What i find interesting structurally, in a general sense, is the disconnect between poetry and prose in contemporary English poetry culture. We are given the impression anything goes and it is a great time to be an independent experimental crazee doing your own thing, but as soon as you become satirical about it in spontaneous critical conversation, most of the self-declared crazees suddenly become very precious and straight squares, making it plain that there's an acutely conservative and exclusionary agenda in operation behind the tenor of inclusion and social revolution that the rhetorical surface of the critical language surrounding this 'new' poetry ostensibly suggests.

One in which coteries and bands of poet-friends are ruthlessly not engaging in real debate or critical conversation, but communicating, in the main, in a Facebook micro-bubble language in which brevity and witty one liners are the norm, and those keen to test ideas by live conversational print, are very much in a minority and not at all encouraged to speak. With any of this kind of new experimental creative-critical spontaneous prose writing comedically deleted and blocked from the social-media pages claiming to advocate conversation and contemporary critical debate. Not for the language itself being inappropriate or offensive in any way, but purely for speaking honestly in a voice trained not by a process of seeking validation from publishers, but by the act of just doing it, critical prose, anywhere there's a free online page and an audience.

Finding one's long-term literary faith by continual free-writing practise and the methodical study of bardic tradition and its fourteen year poet-training curriculum, rather than the Tudor poet-courtier model, in which knowing your place in a pecking order and prize-culture is the paradigm most cleave to from the very beginning to the very end of our writing journeys. Rather than developing and evolving over years of practise, our authority on the page reliant solely on the approval of one or two of the dreaded pasha Poetry Editors.

A majority of whom were unable to embrace the online revolution because it undermined their own roles of being the gate-keepers of 'good' poetry.

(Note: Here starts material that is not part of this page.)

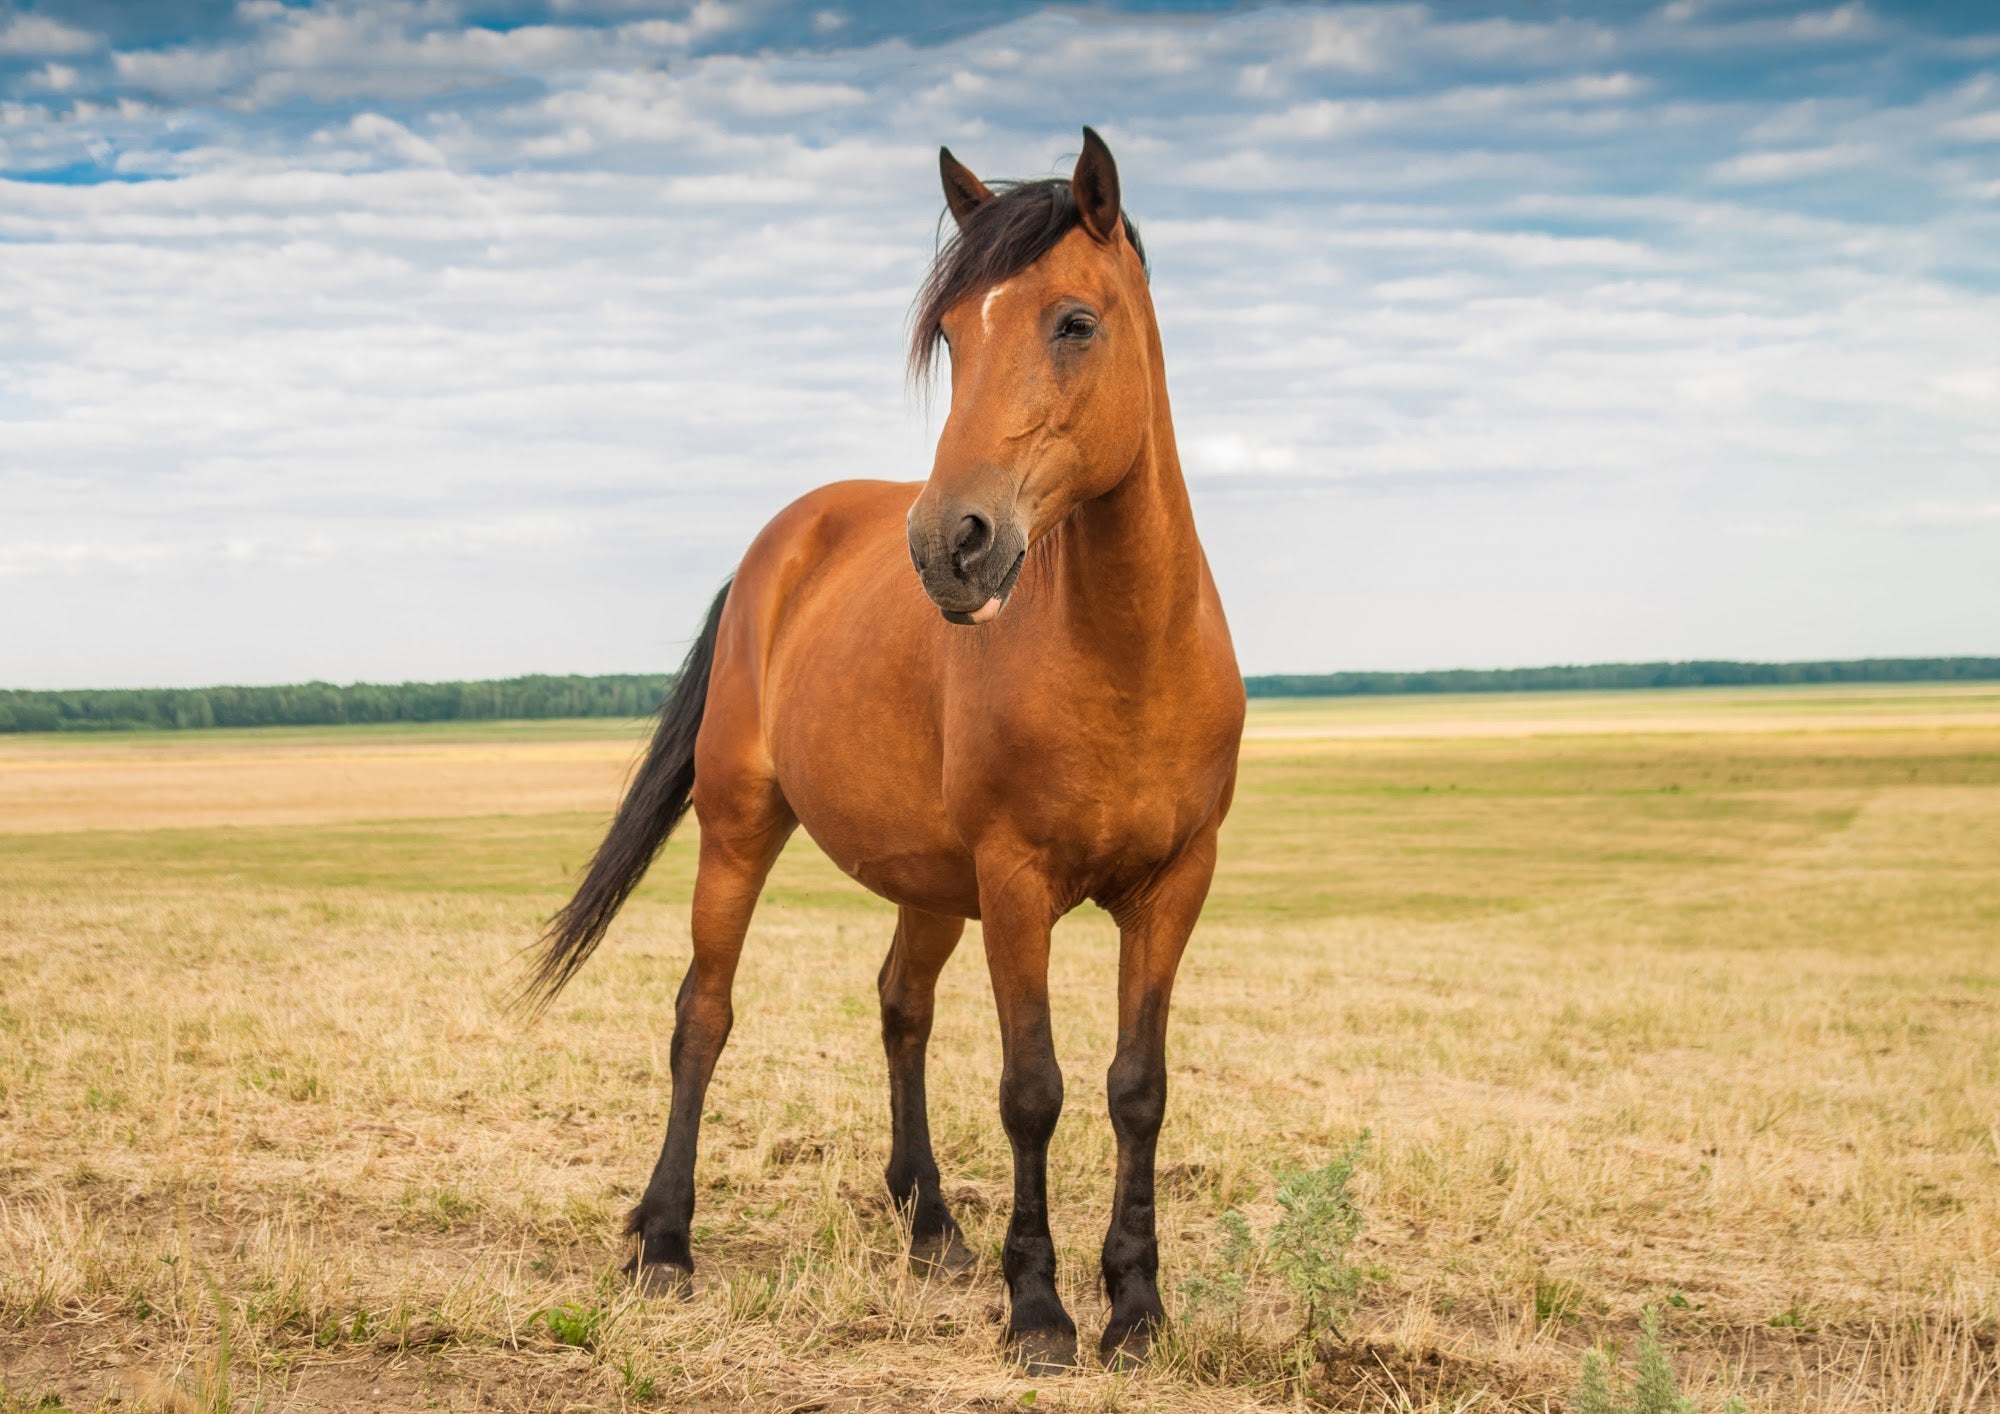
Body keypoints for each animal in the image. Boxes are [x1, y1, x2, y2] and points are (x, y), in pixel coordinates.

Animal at [523, 127, 1245, 1372]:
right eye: (949, 336)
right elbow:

That can only ever be the opinion of a person, expressed in varying degrees of eloquence and relevance. If, for example, a voice were to appear on the majority of social-media pages claiming they promote conversation and debate, The Poetry Society being the most obvious one, speaking the hot ass argot and sweary fuck off blah blah blah that Underwood finds so titillating in poetry, that voice would be deleted for being offensive; yet somehow the same banality in this prose-as-poetry, is lauded.